== What is being asked ==
Across the entries that follow, how many lines have the word "input" in them? Give only the number.

(Available data)

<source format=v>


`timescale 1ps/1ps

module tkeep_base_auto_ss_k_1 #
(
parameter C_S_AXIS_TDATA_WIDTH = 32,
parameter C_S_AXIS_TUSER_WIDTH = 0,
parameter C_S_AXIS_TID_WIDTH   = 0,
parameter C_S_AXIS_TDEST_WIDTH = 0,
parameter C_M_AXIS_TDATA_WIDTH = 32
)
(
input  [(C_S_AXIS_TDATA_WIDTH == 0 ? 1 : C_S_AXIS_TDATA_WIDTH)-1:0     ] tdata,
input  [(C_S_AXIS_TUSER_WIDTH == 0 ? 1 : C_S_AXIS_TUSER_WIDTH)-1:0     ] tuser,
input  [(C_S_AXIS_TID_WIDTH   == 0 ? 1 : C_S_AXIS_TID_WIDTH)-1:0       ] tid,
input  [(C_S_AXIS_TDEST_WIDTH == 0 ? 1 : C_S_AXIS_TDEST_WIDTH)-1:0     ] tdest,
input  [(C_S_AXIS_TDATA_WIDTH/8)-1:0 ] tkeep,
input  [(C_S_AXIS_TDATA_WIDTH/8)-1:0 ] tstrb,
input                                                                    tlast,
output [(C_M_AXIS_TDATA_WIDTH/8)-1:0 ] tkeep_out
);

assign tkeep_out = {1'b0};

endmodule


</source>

(End Available data)
(Available data)

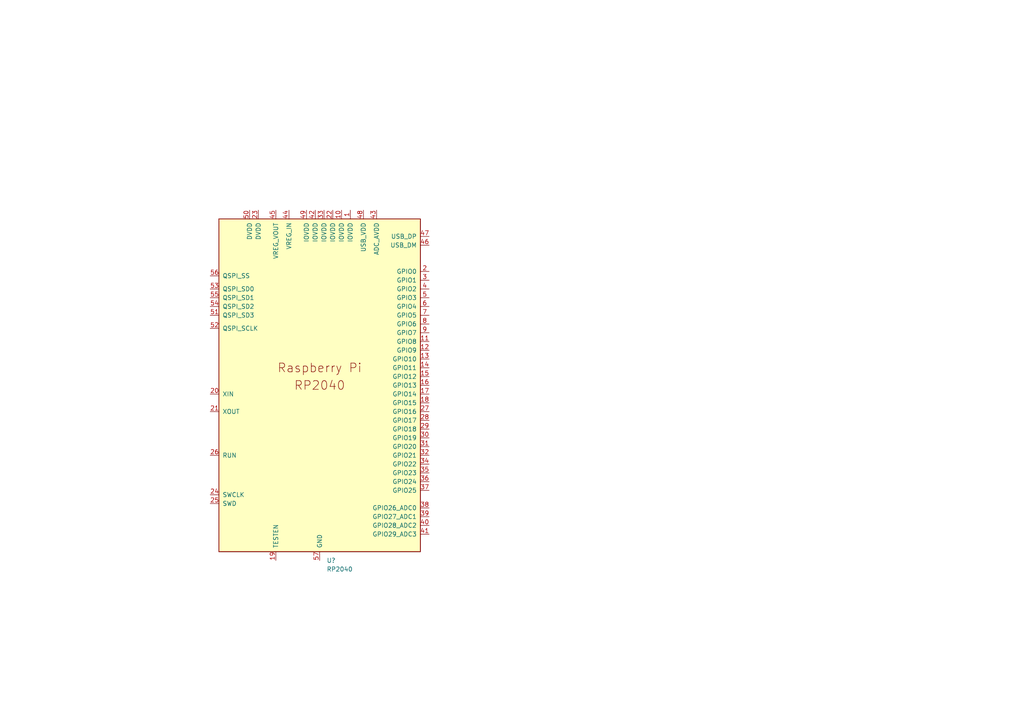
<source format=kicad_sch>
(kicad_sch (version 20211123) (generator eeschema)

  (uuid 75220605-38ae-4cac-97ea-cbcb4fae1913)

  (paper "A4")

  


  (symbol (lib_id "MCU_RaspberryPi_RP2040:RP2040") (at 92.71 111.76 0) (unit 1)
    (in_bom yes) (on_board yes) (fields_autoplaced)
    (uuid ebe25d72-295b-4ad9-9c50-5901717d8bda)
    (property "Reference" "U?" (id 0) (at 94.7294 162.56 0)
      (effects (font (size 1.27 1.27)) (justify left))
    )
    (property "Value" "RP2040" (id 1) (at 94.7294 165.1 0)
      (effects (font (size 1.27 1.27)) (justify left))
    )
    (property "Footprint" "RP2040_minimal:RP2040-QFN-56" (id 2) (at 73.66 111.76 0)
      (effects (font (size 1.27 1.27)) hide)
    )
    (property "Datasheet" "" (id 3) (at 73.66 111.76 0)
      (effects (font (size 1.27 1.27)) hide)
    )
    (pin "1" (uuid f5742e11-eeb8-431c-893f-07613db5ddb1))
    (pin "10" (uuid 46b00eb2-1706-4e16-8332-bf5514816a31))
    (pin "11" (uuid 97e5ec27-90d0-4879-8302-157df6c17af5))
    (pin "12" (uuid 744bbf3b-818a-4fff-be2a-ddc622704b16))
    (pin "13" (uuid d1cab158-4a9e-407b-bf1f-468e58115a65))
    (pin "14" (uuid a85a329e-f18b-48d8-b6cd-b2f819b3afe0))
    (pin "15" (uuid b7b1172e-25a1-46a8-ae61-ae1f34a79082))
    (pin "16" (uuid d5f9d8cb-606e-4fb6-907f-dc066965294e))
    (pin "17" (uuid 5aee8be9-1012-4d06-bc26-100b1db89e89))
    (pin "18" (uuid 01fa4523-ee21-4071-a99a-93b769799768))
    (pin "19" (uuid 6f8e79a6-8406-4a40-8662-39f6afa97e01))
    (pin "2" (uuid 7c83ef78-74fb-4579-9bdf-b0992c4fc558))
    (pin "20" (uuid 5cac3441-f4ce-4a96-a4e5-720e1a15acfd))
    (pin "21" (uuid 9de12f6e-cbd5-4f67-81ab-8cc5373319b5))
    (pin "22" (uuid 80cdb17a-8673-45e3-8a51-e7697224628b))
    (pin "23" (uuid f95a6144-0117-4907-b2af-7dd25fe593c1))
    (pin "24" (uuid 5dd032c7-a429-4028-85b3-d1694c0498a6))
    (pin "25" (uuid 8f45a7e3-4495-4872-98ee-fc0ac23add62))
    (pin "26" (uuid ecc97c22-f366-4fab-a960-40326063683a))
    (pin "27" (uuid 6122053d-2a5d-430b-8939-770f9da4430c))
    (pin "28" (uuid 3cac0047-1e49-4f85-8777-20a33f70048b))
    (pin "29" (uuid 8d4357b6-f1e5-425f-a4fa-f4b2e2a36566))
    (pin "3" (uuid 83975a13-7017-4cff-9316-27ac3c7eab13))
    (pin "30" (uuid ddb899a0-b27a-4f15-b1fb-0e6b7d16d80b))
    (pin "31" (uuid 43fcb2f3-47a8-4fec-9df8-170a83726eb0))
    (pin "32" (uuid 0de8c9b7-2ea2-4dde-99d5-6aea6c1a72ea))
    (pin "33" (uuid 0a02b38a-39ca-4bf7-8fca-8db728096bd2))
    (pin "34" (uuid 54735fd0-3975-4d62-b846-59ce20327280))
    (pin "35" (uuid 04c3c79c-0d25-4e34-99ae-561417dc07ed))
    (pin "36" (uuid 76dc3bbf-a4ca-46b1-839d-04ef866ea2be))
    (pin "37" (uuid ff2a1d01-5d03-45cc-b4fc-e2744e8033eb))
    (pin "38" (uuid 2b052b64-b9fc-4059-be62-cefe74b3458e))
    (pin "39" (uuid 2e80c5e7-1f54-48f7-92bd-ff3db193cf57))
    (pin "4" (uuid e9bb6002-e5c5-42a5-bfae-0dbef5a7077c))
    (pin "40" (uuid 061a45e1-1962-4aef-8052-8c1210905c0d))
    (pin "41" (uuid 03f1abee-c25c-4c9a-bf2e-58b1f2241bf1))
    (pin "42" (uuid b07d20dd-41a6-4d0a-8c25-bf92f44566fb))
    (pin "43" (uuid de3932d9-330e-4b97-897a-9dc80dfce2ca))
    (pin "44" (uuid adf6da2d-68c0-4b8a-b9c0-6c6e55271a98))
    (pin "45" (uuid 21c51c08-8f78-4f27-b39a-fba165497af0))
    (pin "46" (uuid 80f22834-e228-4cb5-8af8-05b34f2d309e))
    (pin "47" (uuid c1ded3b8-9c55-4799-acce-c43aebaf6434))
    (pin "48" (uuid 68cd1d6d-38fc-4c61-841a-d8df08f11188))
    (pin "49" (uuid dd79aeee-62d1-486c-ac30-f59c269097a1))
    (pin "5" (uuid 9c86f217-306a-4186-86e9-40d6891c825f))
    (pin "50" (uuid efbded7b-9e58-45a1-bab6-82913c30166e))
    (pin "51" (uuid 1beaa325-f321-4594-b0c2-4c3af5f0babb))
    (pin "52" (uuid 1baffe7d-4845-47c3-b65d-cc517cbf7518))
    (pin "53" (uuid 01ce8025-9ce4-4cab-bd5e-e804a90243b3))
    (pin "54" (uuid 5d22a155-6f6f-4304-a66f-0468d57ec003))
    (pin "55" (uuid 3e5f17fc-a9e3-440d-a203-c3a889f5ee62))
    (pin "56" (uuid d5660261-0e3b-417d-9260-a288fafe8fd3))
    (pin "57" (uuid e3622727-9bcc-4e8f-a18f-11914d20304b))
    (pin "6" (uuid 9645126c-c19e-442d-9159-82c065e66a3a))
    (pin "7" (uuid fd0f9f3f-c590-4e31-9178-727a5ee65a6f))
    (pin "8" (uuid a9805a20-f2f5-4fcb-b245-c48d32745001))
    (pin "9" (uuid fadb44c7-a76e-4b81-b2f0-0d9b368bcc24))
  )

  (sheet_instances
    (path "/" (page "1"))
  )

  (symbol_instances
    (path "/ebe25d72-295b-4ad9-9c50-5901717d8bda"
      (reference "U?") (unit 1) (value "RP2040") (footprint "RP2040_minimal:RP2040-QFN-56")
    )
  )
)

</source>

(End Available data)

== Task output ==
7